It’s been little over a year since Foals lost their long-time bassist, Walter Gervers, who departed after twelve years alongside the band. The news was announced through a handwritten note posted on the band’s social media pages. It is fitting, therefore, that a similar method was taken when announcing this album release on Friday. This time, however, the message was split across a few posts of smaller messages scribed on paper. Here, the band declared that they want their album “to be a window & a mirror”, and for their songs to find their way onto “the dance floor” and “the train”. Certainly, if fans are to take anything from these poetic expressions, it’s that Everything Not Saved Will Be Lost is both a diverse and polemically charged record.
In this release, Foals don’t always post their messages with the same aggression as their previous outing, What Went Down, an album that was overly laden with distorted guitars and riff-heavy chorus’. Sure, while songs like ‘White Onions’ and ‘Syrups’ show that Yannis and, fellow guitarist, Jimmy Smith haven’t lost their energy, it’s refreshing to see such guitar tracks accompanied with analogue synthesisers and electronic grooves. If these tracks still leave you questioning the band’s experimental side, then look no further than the lead single, ‘Exits’, an epic track sprawling over six minutes in length which constantly alters its sound. Better still, the track upholds the degree of catchiness that one would expect from any hit single.
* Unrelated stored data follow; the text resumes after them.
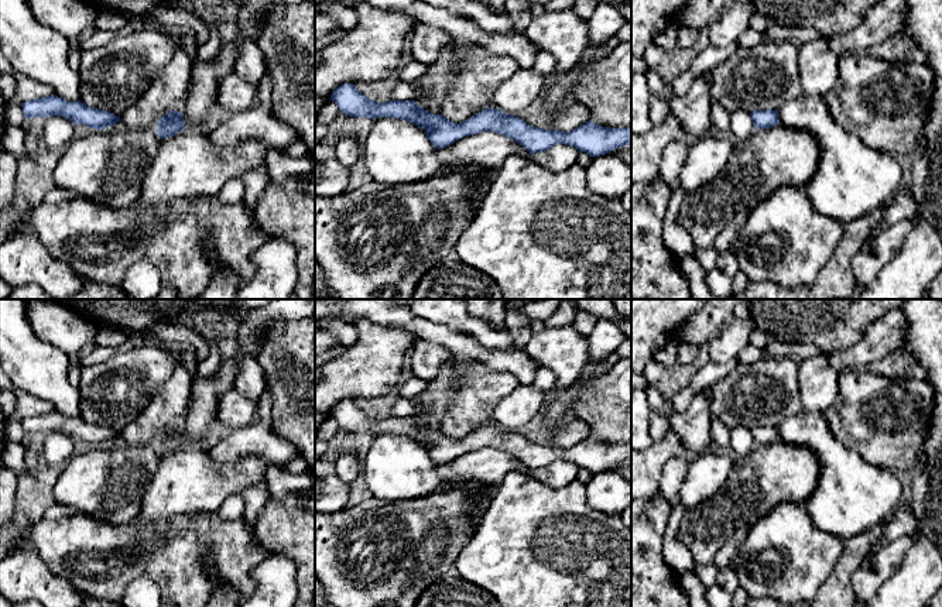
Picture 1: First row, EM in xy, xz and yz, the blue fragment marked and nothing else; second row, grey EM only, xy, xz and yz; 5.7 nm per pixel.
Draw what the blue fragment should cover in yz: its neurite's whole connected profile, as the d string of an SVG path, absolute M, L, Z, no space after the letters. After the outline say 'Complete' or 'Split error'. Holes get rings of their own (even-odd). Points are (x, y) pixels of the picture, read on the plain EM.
M771 425L754 426L753 429L750 429L750 432L754 439L756 446L757 445L771 445L780 440L777 426L771 426Z. Complete

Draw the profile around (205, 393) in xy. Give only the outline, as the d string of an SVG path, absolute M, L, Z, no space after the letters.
M237 359L222 360L212 377L196 375L191 384L192 404L181 426L185 445L201 445L212 421L217 418L219 398L233 388L237 377Z

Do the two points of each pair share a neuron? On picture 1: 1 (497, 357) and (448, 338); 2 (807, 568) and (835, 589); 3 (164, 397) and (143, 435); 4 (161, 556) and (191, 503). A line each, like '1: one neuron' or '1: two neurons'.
1: one neuron
2: two neurons
3: one neuron
4: two neurons

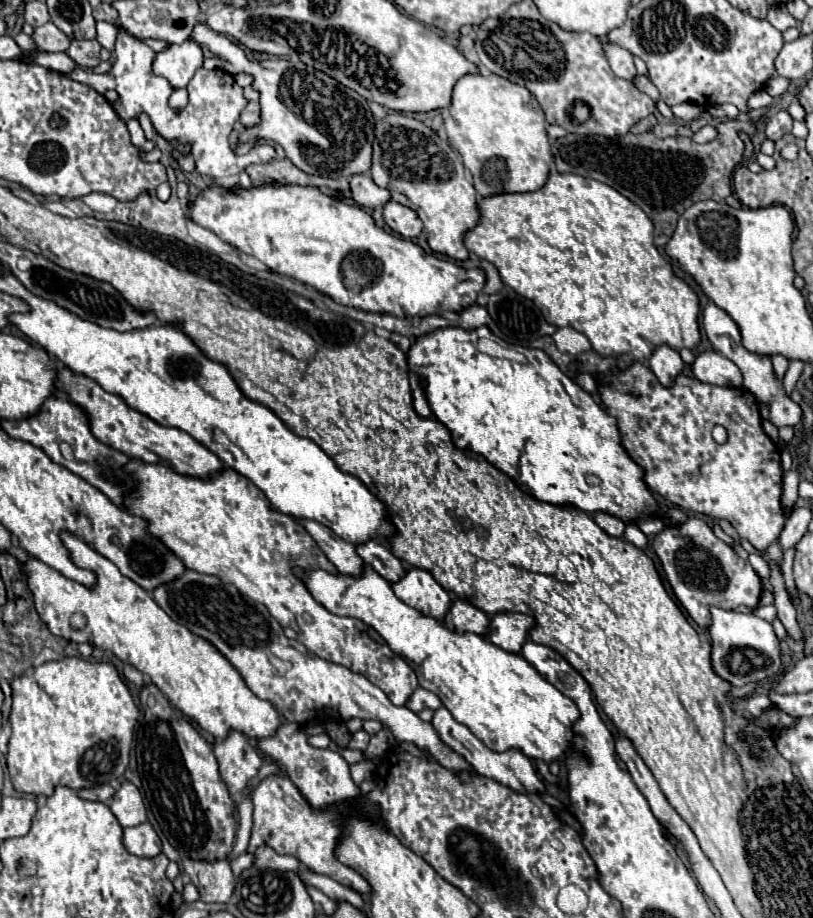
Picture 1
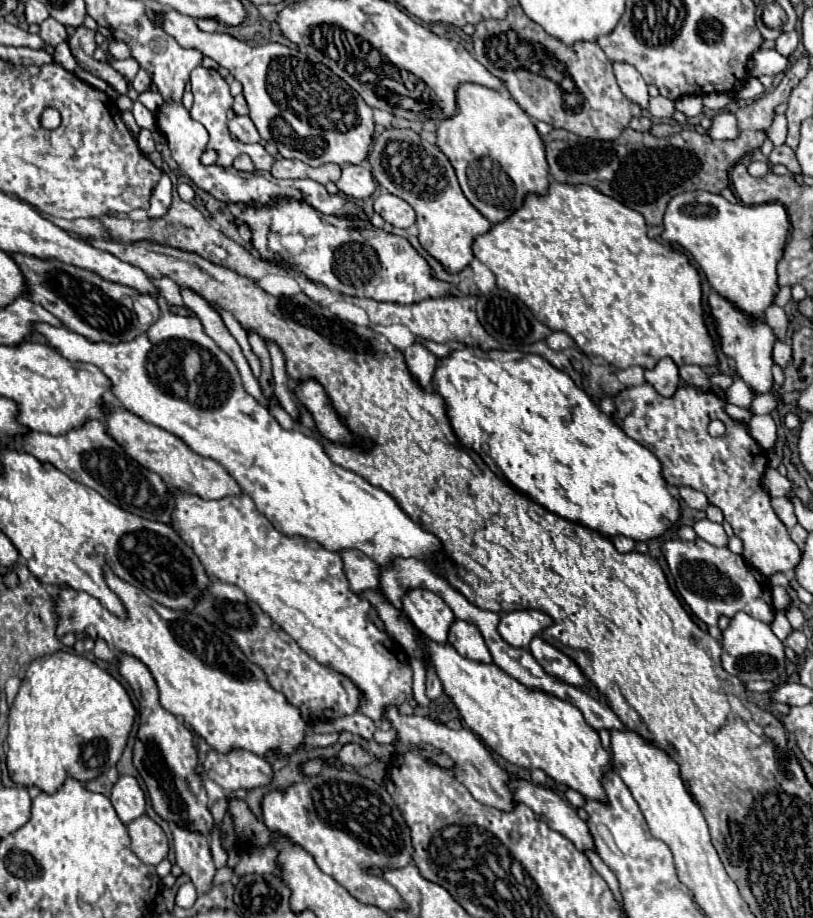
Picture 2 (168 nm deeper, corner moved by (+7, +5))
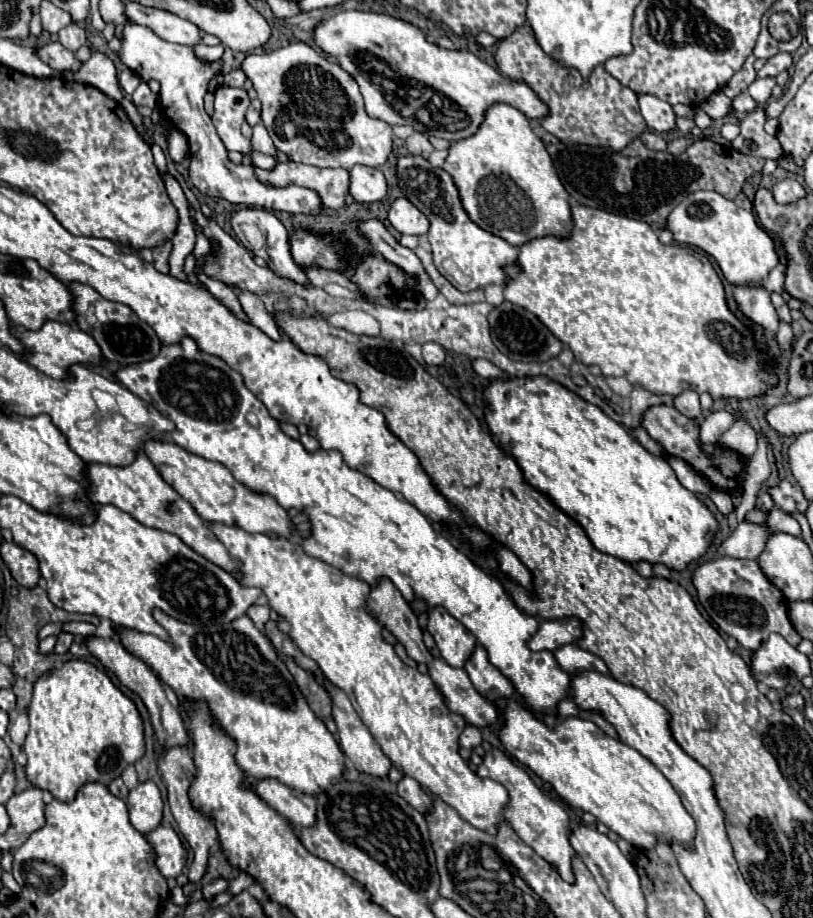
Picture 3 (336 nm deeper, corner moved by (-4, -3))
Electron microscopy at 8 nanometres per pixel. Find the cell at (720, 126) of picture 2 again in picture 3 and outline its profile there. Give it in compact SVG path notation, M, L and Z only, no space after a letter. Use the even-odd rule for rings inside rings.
M756 108L752 114L748 114L742 124L740 124L740 136L732 142L732 146L742 152L742 154L750 154L750 156L758 156L758 158L772 158L778 160L782 156L782 148L778 146L778 138L770 136L764 132L764 122L766 122L766 114L762 112L762 108Z

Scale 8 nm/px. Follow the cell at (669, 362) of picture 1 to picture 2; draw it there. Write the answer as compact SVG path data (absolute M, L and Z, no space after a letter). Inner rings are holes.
M661 358L655 368L645 370L645 380L651 382L651 386L661 396L671 396L679 386L679 372L671 358Z

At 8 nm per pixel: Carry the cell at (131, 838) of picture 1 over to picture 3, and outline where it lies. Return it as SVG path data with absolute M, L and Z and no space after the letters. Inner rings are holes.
M160 824L154 832L148 836L150 846L156 852L156 866L166 878L178 878L186 868L186 848L182 846L182 840L174 832L174 828Z

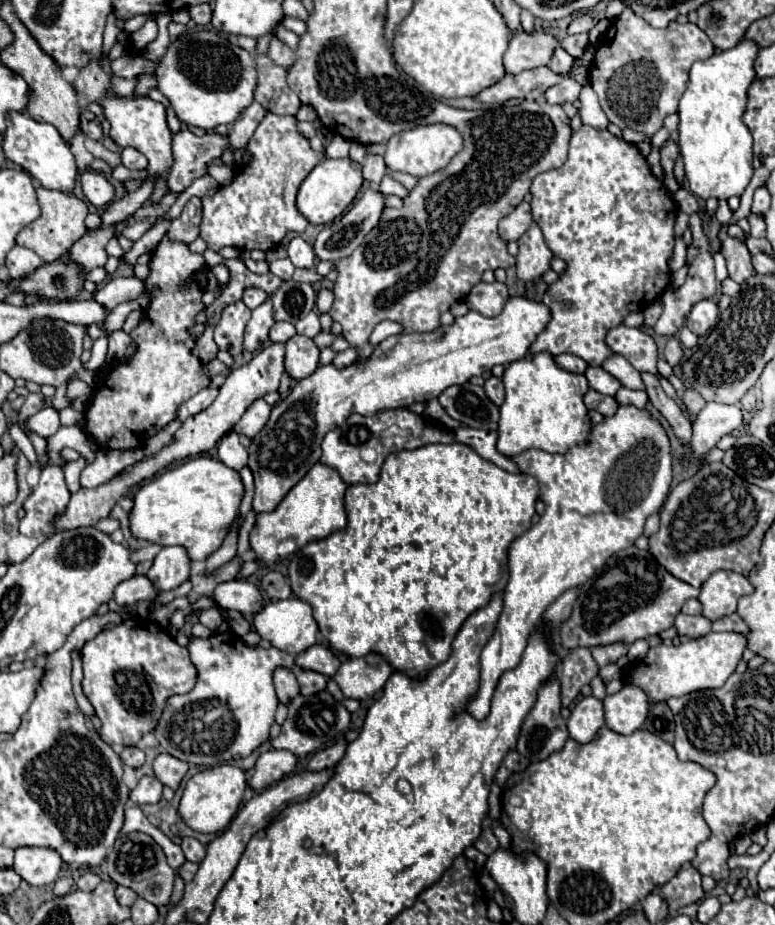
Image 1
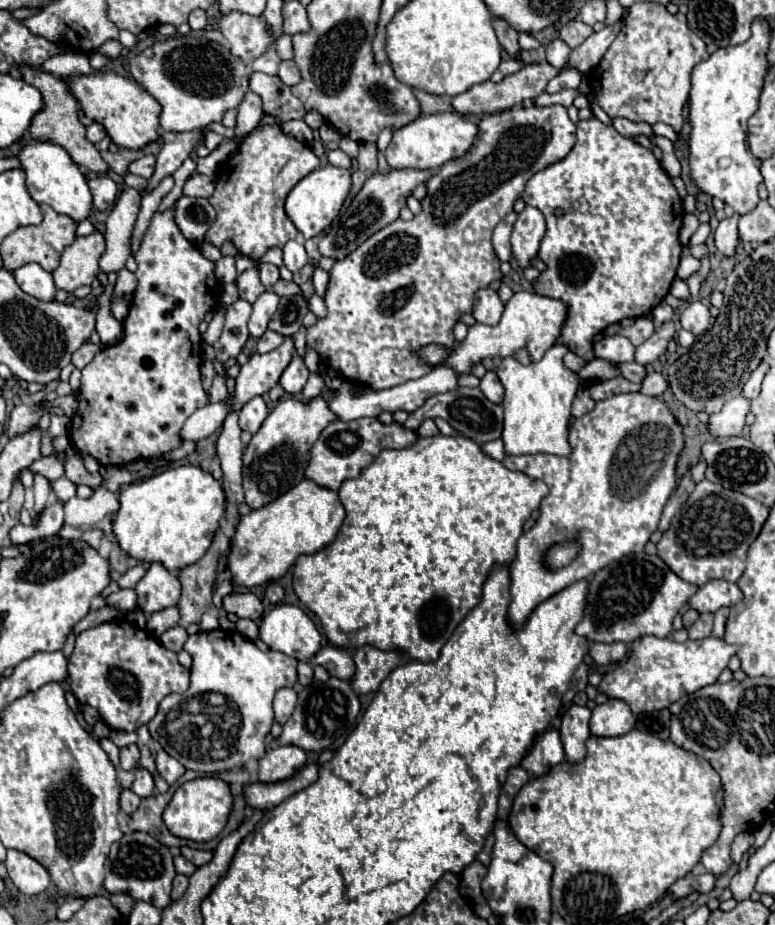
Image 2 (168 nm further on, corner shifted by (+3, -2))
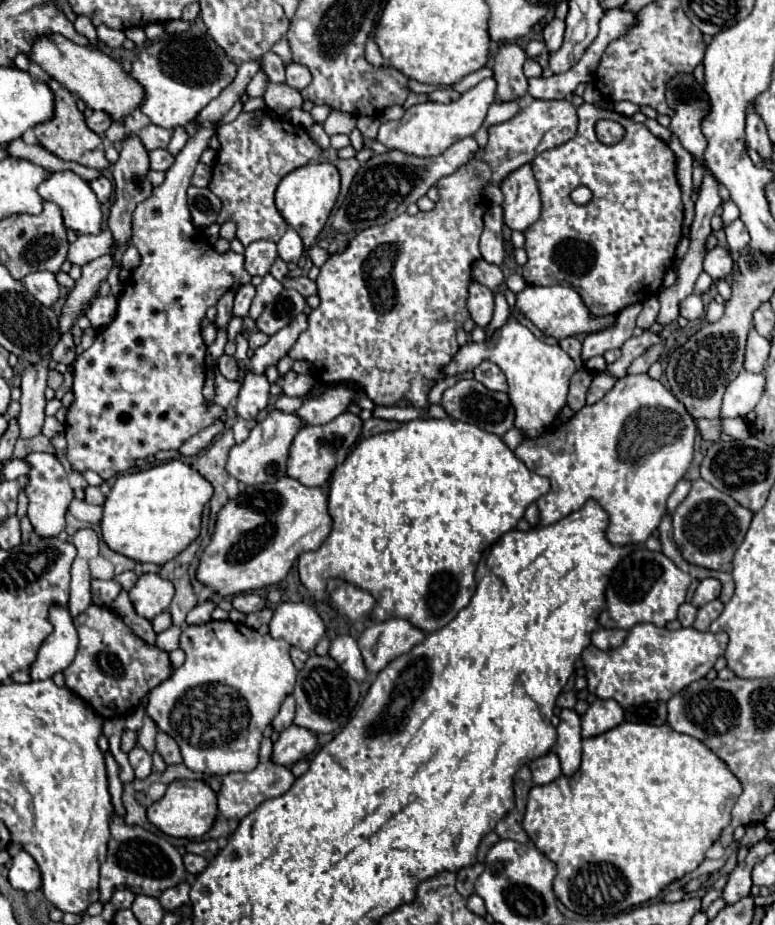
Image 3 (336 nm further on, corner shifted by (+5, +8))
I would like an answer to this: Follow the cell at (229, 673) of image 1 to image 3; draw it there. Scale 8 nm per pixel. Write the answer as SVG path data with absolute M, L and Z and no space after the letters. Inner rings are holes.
M208 621L204 625L188 625L182 629L180 635L180 649L186 653L186 661L182 667L178 667L166 681L162 681L160 685L156 685L150 691L150 701L148 701L148 715L154 719L154 723L168 735L172 735L182 751L184 757L184 765L190 771L196 773L204 773L204 775L228 775L234 771L252 771L258 765L258 751L260 751L260 743L262 743L262 731L272 723L272 719L276 717L276 713L280 711L282 701L292 693L294 683L296 683L296 667L290 661L290 645L284 639L272 639L270 635L260 635L258 631L242 625L242 623L232 623L232 621Z

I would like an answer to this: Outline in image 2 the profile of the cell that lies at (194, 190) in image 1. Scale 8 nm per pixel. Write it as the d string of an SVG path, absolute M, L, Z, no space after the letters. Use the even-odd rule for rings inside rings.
M208 175L190 177L184 185L184 195L190 197L210 197L212 193L214 193L214 177Z

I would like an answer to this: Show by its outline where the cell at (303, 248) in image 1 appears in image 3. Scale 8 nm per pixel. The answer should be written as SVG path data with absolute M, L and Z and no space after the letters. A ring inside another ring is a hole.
M288 229L282 239L278 241L278 257L284 261L284 263L298 263L300 257L304 253L304 245L302 245L302 239L300 235L294 231L294 229Z

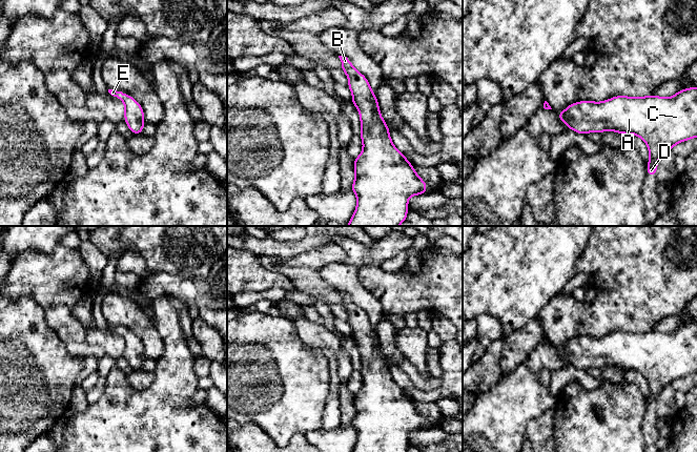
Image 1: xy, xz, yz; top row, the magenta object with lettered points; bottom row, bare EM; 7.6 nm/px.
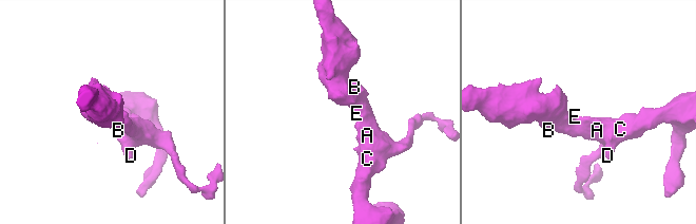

The balance between experimentation and innovation is one to which Foals have always found themselves so willingly engaged with. Much like the band’s earlier, math rock releases, which banged with percussion and jittering guitar leads, this album finds itself absolved in its own intelligence. Altogether, this isn’t as much a flaw as it is an open door that draws the listener to a state of intrigue as we come restless to the loose ends that expose themselves. Most prominently, the last track ‘I’m Done With the World (& It’s Done With Me)’ is a poignant reflection on our existence on this turbulent planet, “All I wanna do is get up and leave
Sun falls into the garden I’m on my knees”, speaks Yannis wearily in the chorus. Moody and brooding, this is a fitting ending to what has been a thrilling ride. With that in mind, one can’t help but pick out this dystopian image as a subtle exposition to the album’s follow-up, the part 2 that will no doubt flesh out some of the dystopian rhetoric that is laid out here. Nonetheless, it’s a start and a good one at that.